In this piece, we discuss the 7 Best Memory Stocks to Buy According to Analysts.

Memory has emerged as one of the clearest winners from the artificial intelligence (AI) chip buildout. The oligopolistic memory market is led by Samsung Electronics, SK Hynix, and Micron Technology. These players control more than 90% of the DRAM market. On March 29, 2026, Counterpoint Research noted that the DRAM market recorded 30% quarter-over-quarter growth in Q4 2025, representing the second consecutive quarter of 30% QoQ growth amid increasing memory prices.

As training and inference workloads become more demanding, the appetite for high-bandwidth and advanced DRAM has grown accordingly, and the market has taken notice.

By March 2026, the story had moved beyond demand and into supply.

CNBC reported that the world’s leading memory producers were dealing with a market defined by tight supply and stronger pricing, with earnings coming in well above expectations. The message was straightforward: new capacity cannot be brought online quickly. Meanwhile, AI demand is not a temporary wave, CNBC further added. Instead, it appears to be rewiring industry fundamentals.

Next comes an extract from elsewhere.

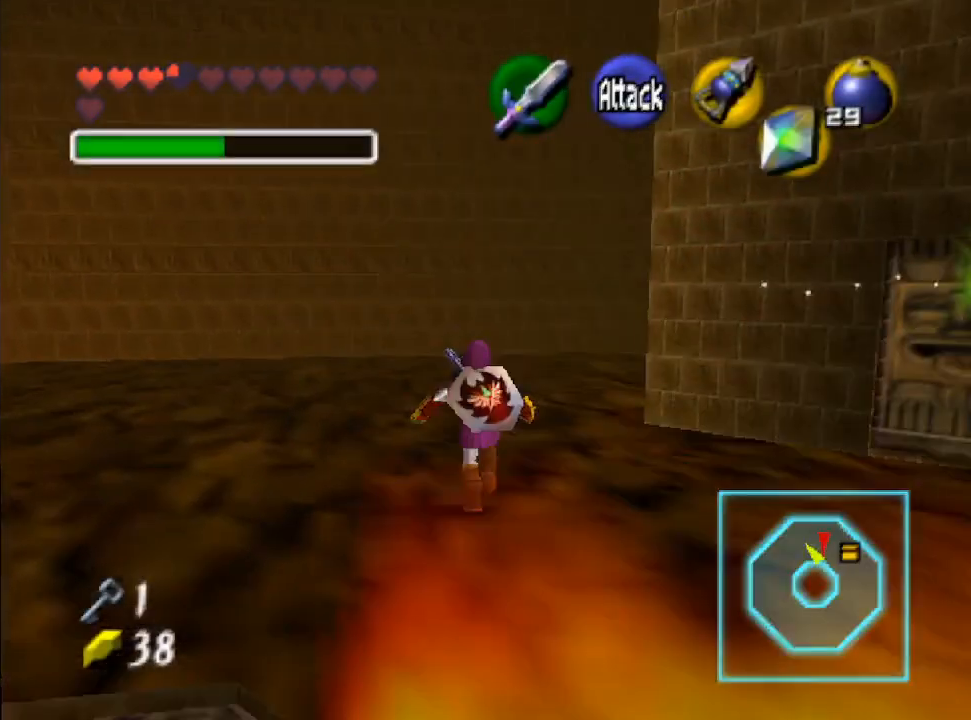
{"buttons": [], "left_stick": "up", "right_stick": "center", "events": []}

That thesis faced a real test on March 26, 2026, when CNBC reported that Google’s TurboQuant research rattled memory-chip stocks. The concern was simple. If AI models could be built to use far less memory, the demand story falls apart. Google said that TurboQuant, a new compression method, could reduce the memory required to run large language models by 6x.

But the selloff did not hold up under scrutiny.

Rather than signaling a simple collapse in demand, TurboQuant shifted the debate toward efficiency, architecture, and what the next phase of AI infrastructure may look like.

Against that backdrop, the memory stocks analysts favor most are those positioned to benefit from a market where AI is simultaneously squeezing supply, raising strategic value, and forcing investors to separate immediate volatility from the broader structural memory opportunity.

Our Methodology

To curate our list of the best memory stocks, we scanned financial media and stock screeners to identify memory-related stocks with upside potential exceeding 10%, as of April 20, 2026. These stocks are also popular among hedge funds.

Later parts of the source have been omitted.